Look through the data below. Show each line where the string "format" occurs.

* * *

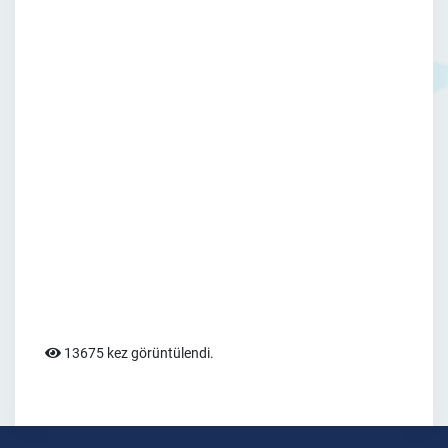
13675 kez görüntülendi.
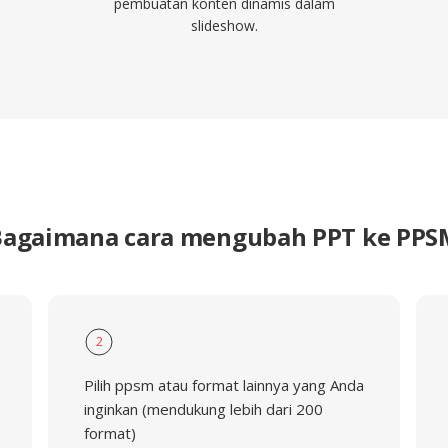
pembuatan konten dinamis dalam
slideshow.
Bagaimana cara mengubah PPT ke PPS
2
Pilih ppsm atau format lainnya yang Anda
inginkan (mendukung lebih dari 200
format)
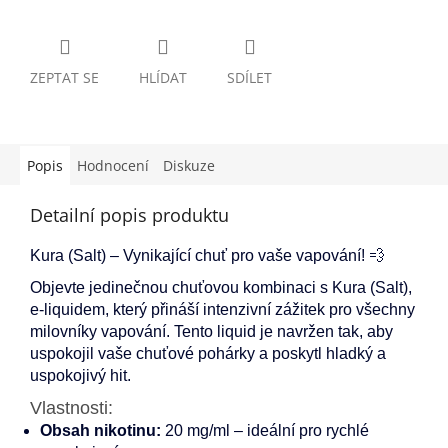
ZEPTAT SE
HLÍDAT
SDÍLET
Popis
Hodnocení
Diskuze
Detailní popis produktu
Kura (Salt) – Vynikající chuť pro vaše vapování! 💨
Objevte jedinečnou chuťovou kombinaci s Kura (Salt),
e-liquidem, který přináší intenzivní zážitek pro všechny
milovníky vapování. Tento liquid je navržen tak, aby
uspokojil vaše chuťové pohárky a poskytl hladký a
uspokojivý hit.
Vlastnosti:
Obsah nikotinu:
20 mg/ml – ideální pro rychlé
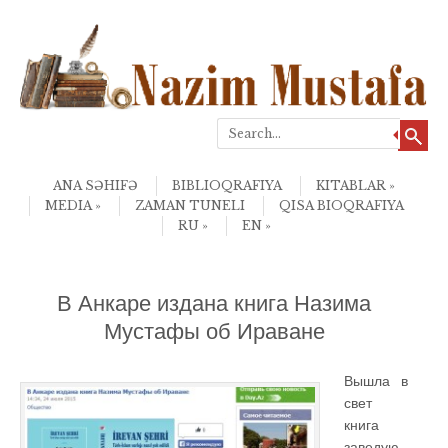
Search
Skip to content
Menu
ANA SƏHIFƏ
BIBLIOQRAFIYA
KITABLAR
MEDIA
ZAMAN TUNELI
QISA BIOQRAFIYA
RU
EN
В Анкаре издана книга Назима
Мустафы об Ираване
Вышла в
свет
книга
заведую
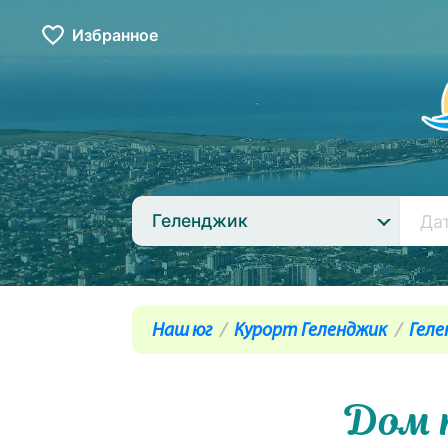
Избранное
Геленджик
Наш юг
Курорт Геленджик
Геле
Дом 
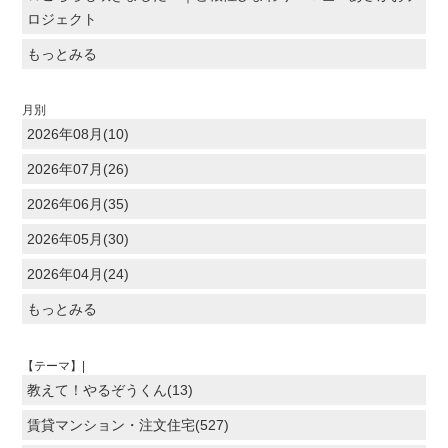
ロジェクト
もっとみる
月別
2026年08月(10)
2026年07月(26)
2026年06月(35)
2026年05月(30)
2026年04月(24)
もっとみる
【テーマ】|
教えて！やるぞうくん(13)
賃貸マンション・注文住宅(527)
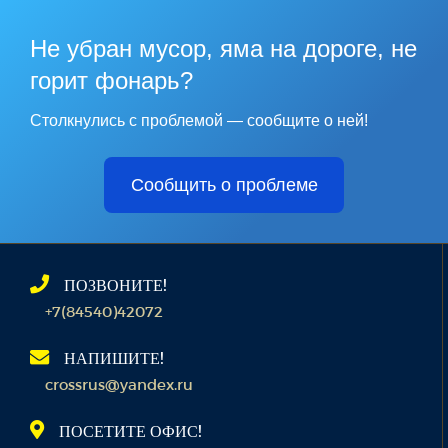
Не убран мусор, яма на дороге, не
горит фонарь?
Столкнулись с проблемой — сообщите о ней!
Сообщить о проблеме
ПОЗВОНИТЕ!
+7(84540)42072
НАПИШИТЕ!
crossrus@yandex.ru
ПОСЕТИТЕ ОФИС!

* * *

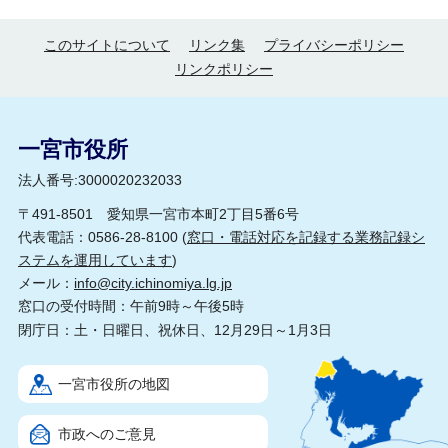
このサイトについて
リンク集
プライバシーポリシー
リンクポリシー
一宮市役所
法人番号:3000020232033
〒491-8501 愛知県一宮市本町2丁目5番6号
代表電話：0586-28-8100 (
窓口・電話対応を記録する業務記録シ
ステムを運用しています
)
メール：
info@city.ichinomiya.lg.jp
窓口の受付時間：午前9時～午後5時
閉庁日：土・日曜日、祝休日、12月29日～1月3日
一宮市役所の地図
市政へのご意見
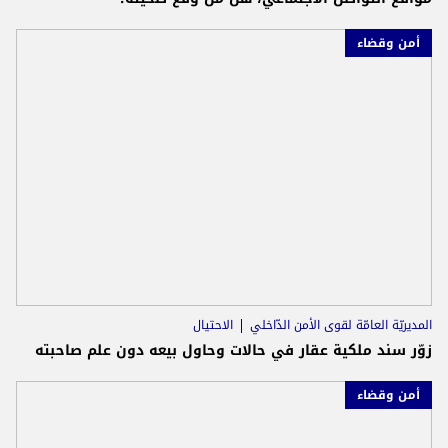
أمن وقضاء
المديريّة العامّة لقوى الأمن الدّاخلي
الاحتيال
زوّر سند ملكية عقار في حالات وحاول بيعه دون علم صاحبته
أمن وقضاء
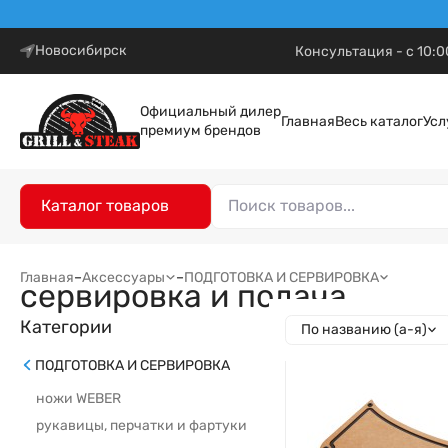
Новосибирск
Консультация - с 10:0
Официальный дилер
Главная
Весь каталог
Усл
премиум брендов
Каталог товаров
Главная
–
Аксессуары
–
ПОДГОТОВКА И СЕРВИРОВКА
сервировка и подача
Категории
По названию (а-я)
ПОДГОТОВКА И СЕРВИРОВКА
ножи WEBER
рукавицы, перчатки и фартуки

* * *

Problem solution:
Pilih ppsm atau format lainnya yang Anda
format)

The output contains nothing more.